Artists based in London have been the main beneficiaries of a national scheme to help artists build overseas connections. 

Artists colourful installation in courtyard

Cam Miller via (CC BY-NC-ND 2.0)

A national programme offering early stage development funding for artists to build links with artists, organisations and creative producers in other countries has made more than 400 awards totalling £1.6m. But half of the money went to London-based artists, according to a new report

Jointly funded by the British Council and Arts Council England, the Artists’ International Development Fund (AIDF) enables artists in England to apply for small grants of up to £5,000.

Analysis of recipients of the first ten funding rounds by independent consultants Consilium found respondents to be overwhelmingly positive about the impact the programme had on their artistic development. They described it as having stimulated new directions for their work, challenged their existing practice, inspired them to explore different artistic techniques and encouraged them to take risks.

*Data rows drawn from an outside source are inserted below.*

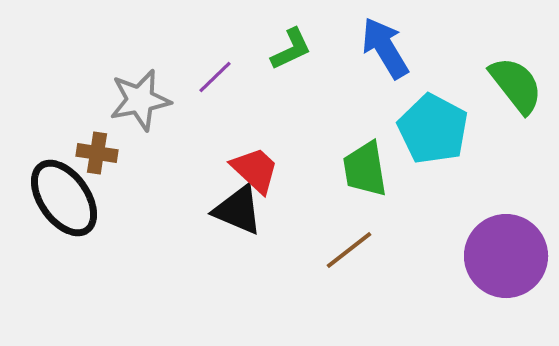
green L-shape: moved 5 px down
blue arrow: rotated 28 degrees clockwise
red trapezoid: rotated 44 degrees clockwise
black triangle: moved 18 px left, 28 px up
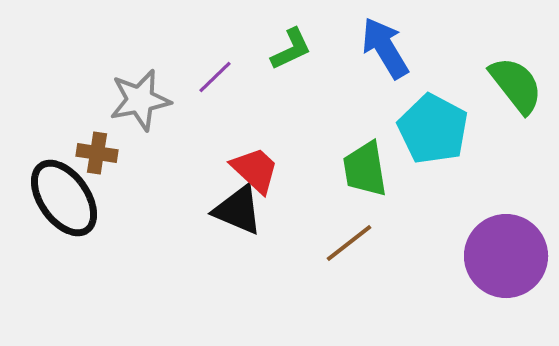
brown line: moved 7 px up
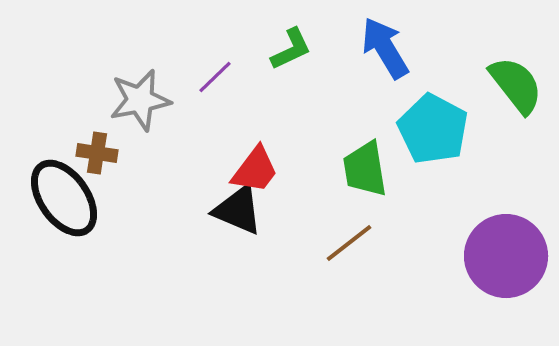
red trapezoid: rotated 84 degrees clockwise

The majority of artists also reported establishing valuable international networks and contacts to build future collaborations, and have used the learning from their international activity to support their practice. Three-quarters said the grant led to bookings or invitations to make or show work.

London focus

But the report also reveals that the benefits of the scheme were unevenly distributed across England. 52% of applications were made by artists based in London, and 50% of the funding was awarded to London-based artists, who shared £823k. Awards made to artists based in the South East and South West accounted for a further 20% of grant funding.

The report notes: “It is difficult to assess the extent to which this profile is a result of a greater proportion of artists wishing to work internationally being based in London or artists from outside of London being less aware of the opportunity presented by the AIDF programme.” But the authors speculate that “London-based artists are better connected and networked and so may be more likely to benefit from a hearing about the AIDF via a non-Arts Council England communication channel”.

Among their recommendations they call for continued efforts to “encourage applications from artists from diverse backgrounds, different artforms and from different areas of England”.

The AIDF scheme will be continuing for the foreseeable future, with the next funding round opening for applications on 15 September.